People, Travel

Tourism Demand Stymied by Underdeveloped Infrastructure

Tourism Demand Stymied by Underdeveloped InfrastructureTourism Demand Stymied by Underdeveloped Infrastructure

Iran’s underdeveloped tourism infrastructure has failed to keep pace with the growing demand to visit the long-isolated country, forcing travel agencies to reduce their tour capacities.

The government has opened tourism information offices in 16 countries in a bid to promote Iran as a holiday destination. The offices are run by Iranians who own travel agencies in the target countries.

Abbas Davoudi, owner of a travel agency in Italy and head of a tourism information office in Milan, says the demand for travel to Iran has been growing but due to a lack of infrastructure, specifically quality hotels, he has been unable to organize tours at full capacity.

“There’s a 30 to 40% increase in demand, but unless we develop our infrastructure we won’t be able to keep up,” he told ISNA.

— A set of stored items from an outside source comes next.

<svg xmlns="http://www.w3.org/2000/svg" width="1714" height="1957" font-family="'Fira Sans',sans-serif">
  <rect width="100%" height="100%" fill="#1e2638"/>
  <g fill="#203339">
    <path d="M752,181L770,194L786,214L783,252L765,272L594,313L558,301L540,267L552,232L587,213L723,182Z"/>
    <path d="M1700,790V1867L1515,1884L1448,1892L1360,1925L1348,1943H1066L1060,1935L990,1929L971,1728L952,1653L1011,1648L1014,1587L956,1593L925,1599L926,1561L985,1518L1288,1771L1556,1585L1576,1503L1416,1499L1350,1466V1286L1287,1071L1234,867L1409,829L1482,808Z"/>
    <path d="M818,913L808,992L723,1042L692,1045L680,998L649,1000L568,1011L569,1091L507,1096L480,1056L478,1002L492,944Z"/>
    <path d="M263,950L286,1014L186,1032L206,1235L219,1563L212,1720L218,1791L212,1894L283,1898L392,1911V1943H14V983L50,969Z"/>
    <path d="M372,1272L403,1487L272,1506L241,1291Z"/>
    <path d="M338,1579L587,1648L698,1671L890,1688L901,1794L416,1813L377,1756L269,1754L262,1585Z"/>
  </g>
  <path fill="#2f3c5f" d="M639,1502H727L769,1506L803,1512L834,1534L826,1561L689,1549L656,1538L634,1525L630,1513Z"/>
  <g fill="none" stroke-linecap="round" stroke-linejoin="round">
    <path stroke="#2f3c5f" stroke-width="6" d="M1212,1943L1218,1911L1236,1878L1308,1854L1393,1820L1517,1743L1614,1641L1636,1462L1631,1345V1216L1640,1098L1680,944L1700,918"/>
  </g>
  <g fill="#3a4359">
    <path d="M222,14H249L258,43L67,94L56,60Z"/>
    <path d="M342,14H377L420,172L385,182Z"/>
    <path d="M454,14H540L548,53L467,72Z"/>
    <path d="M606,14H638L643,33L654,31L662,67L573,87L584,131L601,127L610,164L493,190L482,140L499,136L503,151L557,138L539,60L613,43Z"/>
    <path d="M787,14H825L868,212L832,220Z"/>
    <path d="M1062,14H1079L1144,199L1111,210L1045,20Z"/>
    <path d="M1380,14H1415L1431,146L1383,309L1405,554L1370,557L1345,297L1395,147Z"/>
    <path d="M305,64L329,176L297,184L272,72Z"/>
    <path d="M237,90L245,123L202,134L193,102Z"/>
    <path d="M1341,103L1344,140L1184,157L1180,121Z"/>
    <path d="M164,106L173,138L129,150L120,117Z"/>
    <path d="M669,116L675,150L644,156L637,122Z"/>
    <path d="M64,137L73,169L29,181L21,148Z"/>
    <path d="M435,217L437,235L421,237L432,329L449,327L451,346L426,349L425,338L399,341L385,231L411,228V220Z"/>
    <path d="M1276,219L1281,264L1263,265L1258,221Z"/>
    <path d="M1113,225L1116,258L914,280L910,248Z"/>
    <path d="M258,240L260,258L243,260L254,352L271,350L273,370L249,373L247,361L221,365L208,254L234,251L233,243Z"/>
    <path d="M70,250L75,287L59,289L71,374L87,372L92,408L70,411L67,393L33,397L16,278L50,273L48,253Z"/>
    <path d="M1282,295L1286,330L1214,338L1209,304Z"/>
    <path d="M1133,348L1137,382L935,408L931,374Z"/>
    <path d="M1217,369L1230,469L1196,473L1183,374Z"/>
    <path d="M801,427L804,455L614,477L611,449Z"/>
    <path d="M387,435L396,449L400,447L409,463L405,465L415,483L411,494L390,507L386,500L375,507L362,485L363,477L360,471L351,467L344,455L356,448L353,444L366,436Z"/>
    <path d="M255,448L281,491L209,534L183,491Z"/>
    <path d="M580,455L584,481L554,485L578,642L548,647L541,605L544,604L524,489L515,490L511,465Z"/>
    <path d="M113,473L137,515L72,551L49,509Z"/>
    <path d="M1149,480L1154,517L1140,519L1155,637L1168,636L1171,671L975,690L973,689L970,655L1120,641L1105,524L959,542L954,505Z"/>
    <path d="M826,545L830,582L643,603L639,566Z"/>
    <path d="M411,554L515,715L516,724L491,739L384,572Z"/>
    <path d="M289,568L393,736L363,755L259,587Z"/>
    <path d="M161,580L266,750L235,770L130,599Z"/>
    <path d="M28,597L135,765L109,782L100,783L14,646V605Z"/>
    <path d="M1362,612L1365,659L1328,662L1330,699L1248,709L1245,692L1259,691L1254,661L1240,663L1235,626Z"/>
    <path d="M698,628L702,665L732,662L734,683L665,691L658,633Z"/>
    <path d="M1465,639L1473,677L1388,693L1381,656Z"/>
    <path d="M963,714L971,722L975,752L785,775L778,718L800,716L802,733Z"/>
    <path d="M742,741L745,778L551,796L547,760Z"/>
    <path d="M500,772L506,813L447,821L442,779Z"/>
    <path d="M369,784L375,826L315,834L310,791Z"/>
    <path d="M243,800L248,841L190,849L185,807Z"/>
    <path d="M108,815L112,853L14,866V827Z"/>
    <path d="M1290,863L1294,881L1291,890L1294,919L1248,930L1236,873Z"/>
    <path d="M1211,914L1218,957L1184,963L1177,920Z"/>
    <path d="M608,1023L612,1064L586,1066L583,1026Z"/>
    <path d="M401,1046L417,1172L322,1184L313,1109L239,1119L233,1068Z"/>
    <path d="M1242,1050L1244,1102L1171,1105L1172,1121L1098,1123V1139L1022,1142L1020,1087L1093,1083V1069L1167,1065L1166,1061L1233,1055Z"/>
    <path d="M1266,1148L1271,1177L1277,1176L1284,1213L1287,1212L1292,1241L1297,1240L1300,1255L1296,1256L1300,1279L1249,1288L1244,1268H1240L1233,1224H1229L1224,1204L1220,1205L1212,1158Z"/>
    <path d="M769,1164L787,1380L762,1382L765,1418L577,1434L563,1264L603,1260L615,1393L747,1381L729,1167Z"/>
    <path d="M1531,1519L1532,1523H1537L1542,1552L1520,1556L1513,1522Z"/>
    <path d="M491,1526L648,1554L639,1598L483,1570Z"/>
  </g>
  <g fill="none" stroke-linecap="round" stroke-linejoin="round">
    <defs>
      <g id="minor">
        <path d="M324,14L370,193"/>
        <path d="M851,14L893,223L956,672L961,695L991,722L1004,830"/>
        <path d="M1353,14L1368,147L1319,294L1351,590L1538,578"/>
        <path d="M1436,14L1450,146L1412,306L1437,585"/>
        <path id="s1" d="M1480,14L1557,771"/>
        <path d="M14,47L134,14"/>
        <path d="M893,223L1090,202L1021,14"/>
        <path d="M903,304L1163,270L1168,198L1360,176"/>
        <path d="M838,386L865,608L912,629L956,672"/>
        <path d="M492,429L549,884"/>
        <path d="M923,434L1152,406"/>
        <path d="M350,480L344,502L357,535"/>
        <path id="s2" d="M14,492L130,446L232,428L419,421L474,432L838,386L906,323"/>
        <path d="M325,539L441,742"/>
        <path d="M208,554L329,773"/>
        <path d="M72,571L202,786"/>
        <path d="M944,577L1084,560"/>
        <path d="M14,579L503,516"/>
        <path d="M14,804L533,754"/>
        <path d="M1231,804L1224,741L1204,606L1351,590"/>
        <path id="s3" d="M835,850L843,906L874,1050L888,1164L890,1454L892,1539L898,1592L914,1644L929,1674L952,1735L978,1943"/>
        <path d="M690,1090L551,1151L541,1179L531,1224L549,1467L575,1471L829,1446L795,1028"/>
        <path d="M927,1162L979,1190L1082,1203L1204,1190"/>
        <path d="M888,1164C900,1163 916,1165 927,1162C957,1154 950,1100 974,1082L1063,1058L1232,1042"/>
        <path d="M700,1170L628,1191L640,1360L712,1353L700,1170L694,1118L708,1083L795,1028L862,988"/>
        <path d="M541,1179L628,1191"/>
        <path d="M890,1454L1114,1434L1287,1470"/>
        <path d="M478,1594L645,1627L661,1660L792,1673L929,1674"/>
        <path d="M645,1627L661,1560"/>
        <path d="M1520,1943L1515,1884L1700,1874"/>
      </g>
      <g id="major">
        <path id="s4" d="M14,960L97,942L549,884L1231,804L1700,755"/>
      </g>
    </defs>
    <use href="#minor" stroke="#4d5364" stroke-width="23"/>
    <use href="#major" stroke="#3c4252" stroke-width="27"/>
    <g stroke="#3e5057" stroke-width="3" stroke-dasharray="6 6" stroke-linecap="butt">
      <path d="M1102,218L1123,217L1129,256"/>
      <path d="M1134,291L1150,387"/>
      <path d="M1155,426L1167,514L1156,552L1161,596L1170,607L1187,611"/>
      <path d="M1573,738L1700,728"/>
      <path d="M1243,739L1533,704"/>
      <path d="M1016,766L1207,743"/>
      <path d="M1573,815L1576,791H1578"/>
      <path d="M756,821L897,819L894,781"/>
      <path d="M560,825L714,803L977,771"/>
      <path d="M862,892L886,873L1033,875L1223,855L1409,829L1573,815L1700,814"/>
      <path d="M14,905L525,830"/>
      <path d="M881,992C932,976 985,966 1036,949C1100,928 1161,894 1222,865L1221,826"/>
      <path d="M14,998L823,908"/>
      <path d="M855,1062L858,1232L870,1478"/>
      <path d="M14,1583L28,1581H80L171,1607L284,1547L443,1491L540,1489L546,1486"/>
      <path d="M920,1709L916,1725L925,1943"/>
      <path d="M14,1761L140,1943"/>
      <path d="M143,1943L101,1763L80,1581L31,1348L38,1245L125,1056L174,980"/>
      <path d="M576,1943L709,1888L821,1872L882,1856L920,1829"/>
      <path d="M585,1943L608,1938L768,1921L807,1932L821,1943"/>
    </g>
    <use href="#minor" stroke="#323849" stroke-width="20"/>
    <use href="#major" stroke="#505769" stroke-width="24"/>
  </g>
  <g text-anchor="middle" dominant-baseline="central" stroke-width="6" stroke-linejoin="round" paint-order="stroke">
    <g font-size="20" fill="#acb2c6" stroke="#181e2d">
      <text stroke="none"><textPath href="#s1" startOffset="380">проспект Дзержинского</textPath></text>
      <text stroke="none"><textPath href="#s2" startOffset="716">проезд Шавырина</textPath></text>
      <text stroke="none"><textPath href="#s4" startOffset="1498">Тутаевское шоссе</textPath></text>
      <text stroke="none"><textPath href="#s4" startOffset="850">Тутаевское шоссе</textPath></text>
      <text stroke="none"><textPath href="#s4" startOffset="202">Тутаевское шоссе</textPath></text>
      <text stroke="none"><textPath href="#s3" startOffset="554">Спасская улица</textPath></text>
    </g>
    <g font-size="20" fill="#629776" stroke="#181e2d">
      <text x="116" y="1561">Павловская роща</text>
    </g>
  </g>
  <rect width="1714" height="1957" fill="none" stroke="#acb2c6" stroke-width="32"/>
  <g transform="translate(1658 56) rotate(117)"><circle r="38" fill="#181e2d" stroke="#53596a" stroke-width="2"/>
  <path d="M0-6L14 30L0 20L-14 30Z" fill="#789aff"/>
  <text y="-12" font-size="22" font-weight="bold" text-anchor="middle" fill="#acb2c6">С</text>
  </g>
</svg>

Iran, whose stated goal is to attract 20 million tourists by 2025, has just over 1,100 hotels, less than 140 of which are four- and five-star facilities. Experts say the country needs around 400 high quality hotels to accommodate the anticipated influx of foreign tourists.

Last year, just over 5 million foreign tourists traveled to Iran.

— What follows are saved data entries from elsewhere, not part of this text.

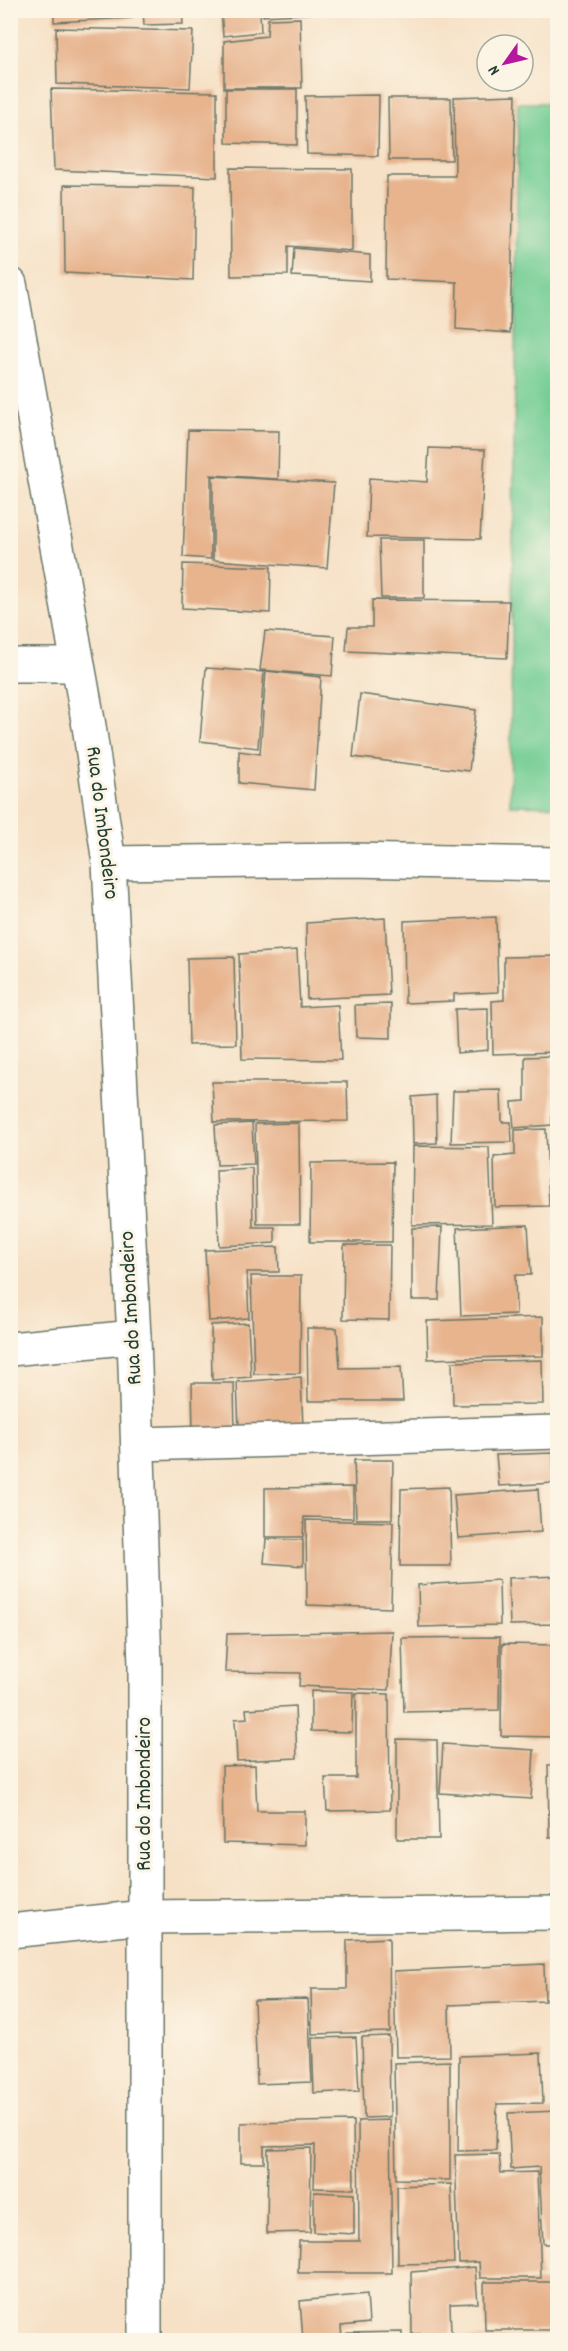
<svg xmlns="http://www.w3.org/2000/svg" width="568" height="2351" font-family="Dekko,sans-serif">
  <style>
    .green { fill: #73cd94; stroke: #498564; stroke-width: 1.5 }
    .building { fill: #e7b48e }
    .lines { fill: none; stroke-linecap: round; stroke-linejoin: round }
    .street-casing { stroke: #6a7667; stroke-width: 36 }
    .street { stroke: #fff; stroke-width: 33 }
    .labels { text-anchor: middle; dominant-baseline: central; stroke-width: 6; stroke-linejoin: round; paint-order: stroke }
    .street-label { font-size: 22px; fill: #1f3d34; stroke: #fcf5e5 }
  </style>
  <rect width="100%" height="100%" fill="#fcf5e5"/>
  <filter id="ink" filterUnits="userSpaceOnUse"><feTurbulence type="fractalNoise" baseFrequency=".0167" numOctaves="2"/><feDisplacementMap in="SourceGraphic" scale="12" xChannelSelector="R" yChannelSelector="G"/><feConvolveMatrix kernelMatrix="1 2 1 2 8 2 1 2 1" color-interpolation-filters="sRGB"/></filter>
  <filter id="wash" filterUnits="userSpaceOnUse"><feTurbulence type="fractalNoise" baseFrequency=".008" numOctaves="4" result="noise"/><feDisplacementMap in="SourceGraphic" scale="24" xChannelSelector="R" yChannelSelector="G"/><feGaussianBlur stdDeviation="1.35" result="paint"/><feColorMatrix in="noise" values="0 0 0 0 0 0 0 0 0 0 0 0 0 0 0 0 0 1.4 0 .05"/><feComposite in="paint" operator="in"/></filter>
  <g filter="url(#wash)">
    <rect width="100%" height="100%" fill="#f6e1c6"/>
    <path class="green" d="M 518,103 L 557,103 L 557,806 L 510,805 Z"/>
    <g id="blocks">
      <g class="building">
        <path d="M 54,10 L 133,10 L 133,18 L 54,22 Z"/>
        <path d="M 143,10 L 182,10 L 183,24 L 144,25 Z"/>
        <path d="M 221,10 L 260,10 L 261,32 L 223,36 Z"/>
        <path d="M 263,10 L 339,10 L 339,12 L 263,16 Z"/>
        <path d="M 417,10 L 525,10 L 525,12 L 417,15 Z"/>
        <path d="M 300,18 L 302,88 L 224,88 L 224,41 L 267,36 L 268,19 Z"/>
        <path d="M 56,28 L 193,31 L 190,88 L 57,84 Z"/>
        <path d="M 51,89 L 217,92 L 217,177 L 54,170 Z"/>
        <path d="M 226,89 L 297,89 L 297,145 L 226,143 Z"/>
        <path d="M 379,95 L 378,156 L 307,154 L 305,96 Z"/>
        <path d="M 516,95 L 510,333 L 456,329 L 457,282 L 386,279 L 387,176 L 455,176 L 454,97 Z"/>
        <path d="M 388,98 L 451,98 L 452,160 L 389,160 Z"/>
        <path d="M 230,168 L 352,169 L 352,251 L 288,246 L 288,275 L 231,276 Z"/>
        <path d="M 64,185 L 195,187 L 193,280 L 65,273 Z"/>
        <path d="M 294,248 L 370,255 L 370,281 L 292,276 Z"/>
        <path d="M 188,430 L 279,431 L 278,479 L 211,475 L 211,559 L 183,557 Z"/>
        <path d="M 429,448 L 485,450 L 480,539 L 367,537 L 369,478 L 427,482 Z"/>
        <path d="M 213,476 L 334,483 L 327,568 L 213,560 Z"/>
        <path d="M 379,540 L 424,540 L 424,598 L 381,598 Z"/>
        <path d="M 183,564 L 271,567 L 270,613 L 182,608 Z"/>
        <path d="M 372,600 L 509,601 L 507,658 L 346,651 L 348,627 L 372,627 Z"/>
        <path d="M 265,631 L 335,636 L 332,676 L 260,670 Z"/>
        <path d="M 206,668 L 264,672 L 258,748 L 200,741 Z"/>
        <path d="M 266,671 L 321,677 L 314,790 L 239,783 L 239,751 L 260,754 Z"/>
        <path d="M 360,694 L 476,710 L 469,771 L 353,757 Z"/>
        <path d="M 496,917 L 498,992 L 454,994 L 454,1001 L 405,1003 L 404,921 Z"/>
        <path d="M 385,918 L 389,995 L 307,999 L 306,923 Z"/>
        <path d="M 297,950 L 300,1007 L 338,1005 L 341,1060 L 242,1059 L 239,954 Z"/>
        <path d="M 557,956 L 558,1052 L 493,1054 L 492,1001 L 504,1000 L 504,957 Z"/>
        <path d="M 234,957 L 236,1044 L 189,1045 L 187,958 Z"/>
        <path d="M 391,1004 L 391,1038 L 356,1037 L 355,1005 Z"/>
        <path d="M 488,1008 L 488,1050 L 457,1053 L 455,1009 Z"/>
        <path d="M 551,1056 L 552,1125 L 514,1128 L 512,1102 L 525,1101 L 525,1057 Z"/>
        <path d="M 212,1082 L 347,1082 L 348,1121 L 214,1122 Z"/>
        <path d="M 501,1090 L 502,1122 L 511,1122 L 512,1142 L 451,1143 L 453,1091 Z"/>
        <path d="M 436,1095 L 437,1143 L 413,1144 L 412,1097 Z"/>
        <path d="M 252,1123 L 254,1164 L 217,1165 L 215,1125 Z"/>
        <path d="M 299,1123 L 300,1224 L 257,1224 L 255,1124 Z"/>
        <path d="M 546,1129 L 549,1206 L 495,1207 L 494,1157 L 515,1155 L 515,1130 Z"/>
        <path d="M 413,1146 L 489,1147 L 492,1224 L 412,1225 Z"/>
        <path d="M 393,1162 L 392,1242 L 310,1242 L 311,1163 Z"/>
        <path d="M 252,1168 L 253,1227 L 275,1227 L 275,1243 L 219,1246 L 216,1170 Z"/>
        <path d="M 528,1225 L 531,1275 L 515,1275 L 516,1314 L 461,1316 L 457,1228 Z"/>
        <path d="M 442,1227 L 439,1300 L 412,1300 L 412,1228 Z"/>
        <path d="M 344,1245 L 390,1245 L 389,1320 L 343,1319 Z"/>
        <path d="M 278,1247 L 279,1272 L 247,1272 L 249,1318 L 209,1321 L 205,1250 Z"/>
        <path d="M 251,1276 L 301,1276 L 300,1373 L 254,1374 Z"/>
        <path d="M 543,1317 L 543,1356 L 428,1359 L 427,1321 Z"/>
        <path d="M 248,1323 L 251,1377 L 212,1380 L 211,1325 Z"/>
        <path d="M 307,1328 L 337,1328 L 340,1368 L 401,1367 L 403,1401 L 308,1401 Z"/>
        <path d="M 542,1360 L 543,1404 L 453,1405 L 452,1362 Z"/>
        <path d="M 301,1377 L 303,1428 L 239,1430 L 237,1382 Z"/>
        <path d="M 192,1383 L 234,1383 L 235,1434 L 193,1434 Z"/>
        <path d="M 553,1453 L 554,1483 L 499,1486 L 496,1455 Z"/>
        <path d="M 354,1460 L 393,1460 L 392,1519 L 356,1519 Z"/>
        <path d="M 353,1487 L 353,1518 L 304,1517 L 303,1537 L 265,1537 L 265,1488 Z"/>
        <path d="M 449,1487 L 451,1566 L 400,1566 L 401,1489 Z"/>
        <path d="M 538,1489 L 541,1532 L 458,1538 L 454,1495 Z"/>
        <path d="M 306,1520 L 393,1522 L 391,1608 L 307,1605 Z"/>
        <path d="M 266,1539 L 303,1540 L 303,1566 L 264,1563 Z"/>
        <path d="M 558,1576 L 558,1624 L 510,1625 L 508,1578 Z"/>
        <path d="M 499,1580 L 500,1625 L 419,1627 L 418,1585 Z"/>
        <path d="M 392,1631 L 389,1690 L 299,1686 L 300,1673 L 225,1672 L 227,1634 Z"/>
        <path d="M 500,1637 L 499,1710 L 404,1712 L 402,1638 Z"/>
        <path d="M 502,1644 L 558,1645 L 558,1737 L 501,1736 Z"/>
        <path d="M 311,1691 L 353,1692 L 352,1732 L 311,1731 Z"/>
        <path d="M 356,1693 L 389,1694 L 390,1810 L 327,1811 L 325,1778 L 356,1778 Z"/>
        <path d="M 295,1706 L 297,1758 L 237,1761 L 235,1719 L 247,1718 L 246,1709 Z"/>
        <path d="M 397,1739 L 437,1740 L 439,1839 L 397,1839 Z"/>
        <path d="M 443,1744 L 534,1750 L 531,1799 L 440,1793 Z"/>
        <path d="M 255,1765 L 257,1811 L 305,1811 L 305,1845 L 223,1843 L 222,1766 Z"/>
        <path d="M 548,1765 L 558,1765 L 558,1837 L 549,1837 Z"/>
        <path d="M 389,1938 L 390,2032 L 312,2034 L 311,1989 L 347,1989 L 347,1940 Z"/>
        <path d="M 544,1964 L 545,2001 L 449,2005 L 450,2056 L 396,2057 L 394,1971 Z"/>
        <path d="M 308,1999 L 312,2082 L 257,2084 L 254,2000 Z"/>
        <path d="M 389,2036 L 390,2117 L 364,2118 L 362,2037 Z"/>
        <path d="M 356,2037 L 359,2091 L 314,2093 L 312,2038 Z"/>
        <path d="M 541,2053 L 543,2103 L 497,2104 L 496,2150 L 458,2151 L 459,2056 Z"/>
        <path d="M 450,2061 L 450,2180 L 396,2179 L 394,2063 Z"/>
        <path d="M 558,2111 L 558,2244 L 543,2244 L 539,2167 L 511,2169 L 508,2113 Z"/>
        <path d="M 390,2120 L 392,2273 L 298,2273 L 299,2241 L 359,2241 L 358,2121 Z"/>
        <path d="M 353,2121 L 354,2189 L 314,2188 L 315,2145 L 264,2146 L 264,2163 L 241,2163 L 241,2123 Z"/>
        <path d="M 311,2148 L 310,2232 L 267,2233 L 268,2149 Z"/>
        <path d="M 499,2154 L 501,2173 L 537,2172 L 541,2278 L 480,2278 L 479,2262 L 459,2263 L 455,2155 Z"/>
        <path d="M 451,2184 L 454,2263 L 398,2264 L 397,2186 Z"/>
        <path d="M 314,2192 L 354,2194 L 354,2234 L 314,2232 Z"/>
        <path d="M 475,2267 L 478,2303 L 450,2304 L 451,2333 L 412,2334 L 411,2272 Z"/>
        <path d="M 484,2282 L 558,2282 L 558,2330 L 485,2330 Z"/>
        <path d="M 367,2294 L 369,2323 L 341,2326 L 342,2340 L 303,2340 L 300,2301 Z"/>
        <path d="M 402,2332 L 402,2340 L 347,2340 L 347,2333 Z"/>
        <path d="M 412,2336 L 505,2339 L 505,2340 L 412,2340 Z"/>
      </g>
    </g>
  </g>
  <g filter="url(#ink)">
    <use href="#blocks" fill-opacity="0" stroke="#6a7667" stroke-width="1.5"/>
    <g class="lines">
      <g class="street-casing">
        <g id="street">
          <path d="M 10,284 L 89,726 L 109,863 L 134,1337 L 145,1665 L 145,2340"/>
          <path d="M 10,665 L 78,665"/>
          <path d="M 109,863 L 350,860 L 558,864"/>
          <path d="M 10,1349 L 134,1337"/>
          <path d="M 138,1444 L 558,1432"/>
          <path d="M 10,1931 L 145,1917 L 558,1913"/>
        </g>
      </g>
      <use href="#street" class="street"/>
    </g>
  </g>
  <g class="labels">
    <g class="street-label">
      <text transform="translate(101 823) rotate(83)">Rua do Imbondeiro</text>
      <text transform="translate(132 1308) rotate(-93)">Rua do Imbondeiro</text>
      <text transform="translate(145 1794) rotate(-90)">Rua do Imbondeiro</text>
    </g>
  </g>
  <rect width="568" height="2351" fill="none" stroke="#fcf5e5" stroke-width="36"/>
  <g transform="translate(505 63) rotate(236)"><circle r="28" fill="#fcf5e5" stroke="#a4ab9e" stroke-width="1.5"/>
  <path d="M0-4.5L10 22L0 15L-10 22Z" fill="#b5179e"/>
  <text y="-9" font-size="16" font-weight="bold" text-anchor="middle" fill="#1f3d34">N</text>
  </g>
</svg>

“We attend the largest tourism expos in the world in an attempt to promote Iran’s lesser-known attractions, which piques people’s interest, many of whom request to sign up for tours.

“But we regularly find ourselves having to reject many potential tourists because we know we can’t put them up anywhere,” he said.

Davoudi called on the government to speed up efforts to develop infrastructure, adding: “

The government is in a position to facilitate investment…they must do everything in their power to bring investors to Iran.”

German and Turkish firms have agreed to build a combined 20 hotels in the next decade in various locations in Iran, while other groups such as Spain’s Melia Hotels and the Abu Dhabi-based Rotana are already building quality hotels.

Last October, France’s Accor opened two midscale hotels—Ibis and Novotel—near Imam Khomeini International Airport, 30 kilometers south of Tehran.